Activity: Starting with the first line below, extract each line through the one that contains "maintenance requirements.", inclusive, excluding pictures.

Provided data:
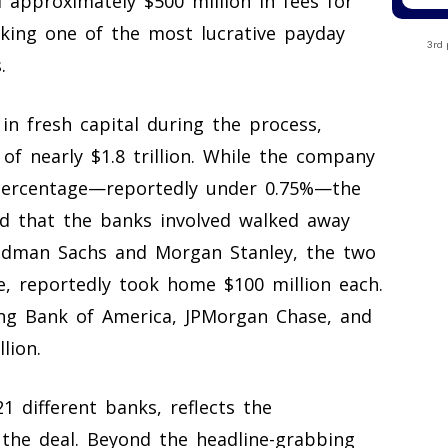
ed approximately $500 million in fees for
rking one of the most lucrative payday
3rd 
.
in fresh capital during the process,
of nearly $1.8 trillion. While the company
e percentage—reportedly under 0.75%—the
ed that the banks involved walked away
ldman Sachs and Morgan Stanley, the two
e, reportedly took home $100 million each.
ing Bank of America, JPMorgan Chase, and
lion.
1 different banks, reflects the
the deal. Beyond the headline-grabbing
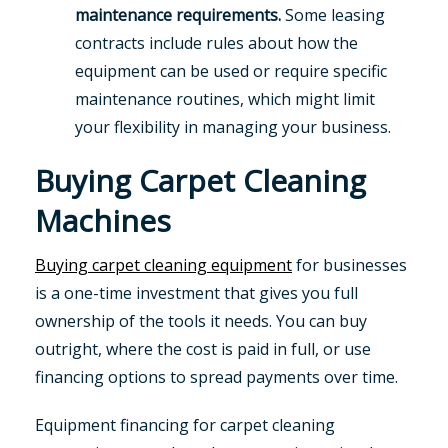
maintenance requirements.
Some leasing
contracts include rules about how the
equipment can be used or require specific
maintenance routines, which might limit
your flexibility in managing your business.
Buying Carpet Cleaning
Machines
Buying carpet cleaning equipment
for businesses
is a one-time investment that gives you full
ownership of the tools it needs. You can buy
outright, where the cost is paid in full, or use
financing options to spread payments over time.
Equipment financing for carpet cleaning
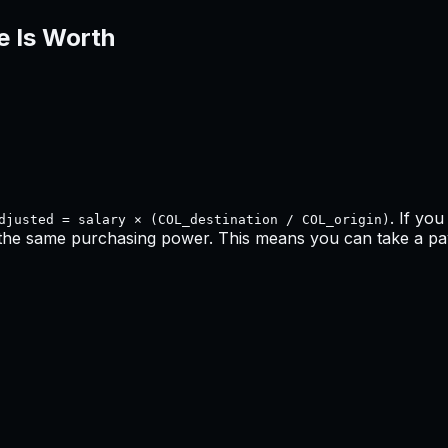
e Is Worth
. If yo
djusted = salary × (COL_destination / COL_origin)
 the same purchasing power. This means
you can take a pay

Solved problem:
ed approximately $500 million in fees for
rking one of the most lucrative payday
3rd 
.
in fresh capital during the process,
of nearly $1.8 trillion. While the company
e percentage—reportedly under 0.75%—the
ed that the banks involved walked away
ldman Sachs and Morgan Stanley, the two
e, reportedly took home $100 million each.
ing Bank of America, JPMorgan Chase, and
lion.
1 different banks, reflects the
the deal. Beyond the headline-grabbing
maintenance requirements.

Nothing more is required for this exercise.